• _How to complete this task_
All lines in the data below carrying the string "引入了隐变量" are to be located and copied.

--- START ---

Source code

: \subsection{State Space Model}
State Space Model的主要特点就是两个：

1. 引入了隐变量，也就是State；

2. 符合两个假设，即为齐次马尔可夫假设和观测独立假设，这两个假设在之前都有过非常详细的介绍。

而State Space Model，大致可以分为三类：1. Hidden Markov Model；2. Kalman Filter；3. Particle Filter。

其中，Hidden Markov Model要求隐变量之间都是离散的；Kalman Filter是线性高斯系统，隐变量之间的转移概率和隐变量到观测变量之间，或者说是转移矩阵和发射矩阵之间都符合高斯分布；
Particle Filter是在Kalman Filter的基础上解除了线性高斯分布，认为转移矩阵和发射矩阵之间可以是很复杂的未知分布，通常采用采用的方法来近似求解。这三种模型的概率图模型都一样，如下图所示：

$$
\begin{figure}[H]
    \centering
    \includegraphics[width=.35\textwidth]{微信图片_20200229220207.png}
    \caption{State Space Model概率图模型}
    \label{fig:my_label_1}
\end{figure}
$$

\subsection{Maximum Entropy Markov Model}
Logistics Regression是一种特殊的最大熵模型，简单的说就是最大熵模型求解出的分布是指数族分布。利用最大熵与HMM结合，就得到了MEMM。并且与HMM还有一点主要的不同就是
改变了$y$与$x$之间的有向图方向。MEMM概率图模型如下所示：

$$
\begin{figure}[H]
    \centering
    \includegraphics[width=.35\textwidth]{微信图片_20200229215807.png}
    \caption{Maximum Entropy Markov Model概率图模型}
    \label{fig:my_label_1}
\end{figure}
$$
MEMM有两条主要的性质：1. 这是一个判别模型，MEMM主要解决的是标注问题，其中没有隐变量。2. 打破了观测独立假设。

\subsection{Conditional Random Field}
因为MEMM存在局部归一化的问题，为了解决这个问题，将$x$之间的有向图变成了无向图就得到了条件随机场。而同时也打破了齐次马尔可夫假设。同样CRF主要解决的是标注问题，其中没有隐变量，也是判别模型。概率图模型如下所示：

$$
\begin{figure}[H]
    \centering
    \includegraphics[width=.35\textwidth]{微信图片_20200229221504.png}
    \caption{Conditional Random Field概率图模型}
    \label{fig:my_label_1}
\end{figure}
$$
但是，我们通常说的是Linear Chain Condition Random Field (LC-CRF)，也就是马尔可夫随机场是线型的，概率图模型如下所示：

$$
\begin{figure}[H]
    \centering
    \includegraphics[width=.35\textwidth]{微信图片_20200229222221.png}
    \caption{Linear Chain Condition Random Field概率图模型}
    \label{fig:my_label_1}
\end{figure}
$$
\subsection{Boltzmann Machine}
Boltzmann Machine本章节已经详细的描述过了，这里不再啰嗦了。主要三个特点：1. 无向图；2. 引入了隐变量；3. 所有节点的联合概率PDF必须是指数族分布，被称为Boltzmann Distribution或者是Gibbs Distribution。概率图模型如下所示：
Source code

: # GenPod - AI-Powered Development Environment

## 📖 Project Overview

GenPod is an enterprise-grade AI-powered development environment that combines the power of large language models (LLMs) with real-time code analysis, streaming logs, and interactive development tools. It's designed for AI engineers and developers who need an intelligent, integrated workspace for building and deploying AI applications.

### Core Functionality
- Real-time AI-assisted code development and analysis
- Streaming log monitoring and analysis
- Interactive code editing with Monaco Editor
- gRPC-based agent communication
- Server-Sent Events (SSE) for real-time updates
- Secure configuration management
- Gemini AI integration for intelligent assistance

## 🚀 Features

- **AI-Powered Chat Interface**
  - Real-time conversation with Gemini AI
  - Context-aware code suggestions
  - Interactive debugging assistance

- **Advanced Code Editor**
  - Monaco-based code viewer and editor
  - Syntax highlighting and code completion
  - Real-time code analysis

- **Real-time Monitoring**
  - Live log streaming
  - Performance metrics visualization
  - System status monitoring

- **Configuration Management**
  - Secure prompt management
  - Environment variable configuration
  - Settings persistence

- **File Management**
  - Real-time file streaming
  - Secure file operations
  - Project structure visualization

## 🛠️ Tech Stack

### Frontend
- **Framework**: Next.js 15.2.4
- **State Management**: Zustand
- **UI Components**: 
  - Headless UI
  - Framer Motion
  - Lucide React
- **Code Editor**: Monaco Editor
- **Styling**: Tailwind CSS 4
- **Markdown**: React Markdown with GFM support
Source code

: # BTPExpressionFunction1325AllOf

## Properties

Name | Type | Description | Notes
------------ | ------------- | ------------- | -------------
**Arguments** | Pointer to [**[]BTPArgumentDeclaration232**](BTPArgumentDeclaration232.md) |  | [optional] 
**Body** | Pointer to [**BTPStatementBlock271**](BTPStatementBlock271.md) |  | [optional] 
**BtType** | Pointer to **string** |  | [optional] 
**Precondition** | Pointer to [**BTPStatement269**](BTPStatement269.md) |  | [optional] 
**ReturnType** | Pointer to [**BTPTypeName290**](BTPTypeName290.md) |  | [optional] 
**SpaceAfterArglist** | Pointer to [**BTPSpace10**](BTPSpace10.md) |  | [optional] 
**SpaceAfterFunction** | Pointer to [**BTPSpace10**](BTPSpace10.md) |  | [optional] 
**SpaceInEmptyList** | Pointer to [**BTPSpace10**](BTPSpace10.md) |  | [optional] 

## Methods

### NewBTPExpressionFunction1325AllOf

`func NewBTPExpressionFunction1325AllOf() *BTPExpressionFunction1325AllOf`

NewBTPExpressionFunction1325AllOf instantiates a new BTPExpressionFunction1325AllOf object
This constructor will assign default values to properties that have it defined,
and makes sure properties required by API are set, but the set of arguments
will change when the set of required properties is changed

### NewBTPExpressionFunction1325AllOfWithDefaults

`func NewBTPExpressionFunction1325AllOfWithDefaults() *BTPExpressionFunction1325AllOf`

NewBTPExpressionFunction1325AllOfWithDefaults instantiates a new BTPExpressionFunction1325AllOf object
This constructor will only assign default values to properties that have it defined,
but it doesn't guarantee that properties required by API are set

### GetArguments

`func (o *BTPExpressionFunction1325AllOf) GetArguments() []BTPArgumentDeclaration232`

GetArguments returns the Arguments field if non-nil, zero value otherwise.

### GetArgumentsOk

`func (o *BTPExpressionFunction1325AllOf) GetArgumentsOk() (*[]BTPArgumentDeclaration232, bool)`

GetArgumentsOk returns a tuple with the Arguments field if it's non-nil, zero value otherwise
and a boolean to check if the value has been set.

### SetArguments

--- END ---

• _The answer_
1. 引入了隐变量，也就是State；
Boltzmann Machine本章节已经详细的描述过了，这里不再啰嗦了。主要三个特点：1. 无向图；2. 引入了隐变量；3. 所有节点的联合概率PDF必须是指数族分布，被称为Boltzmann Distribution或者是Gibbs Distribution。概率图模型如下所示：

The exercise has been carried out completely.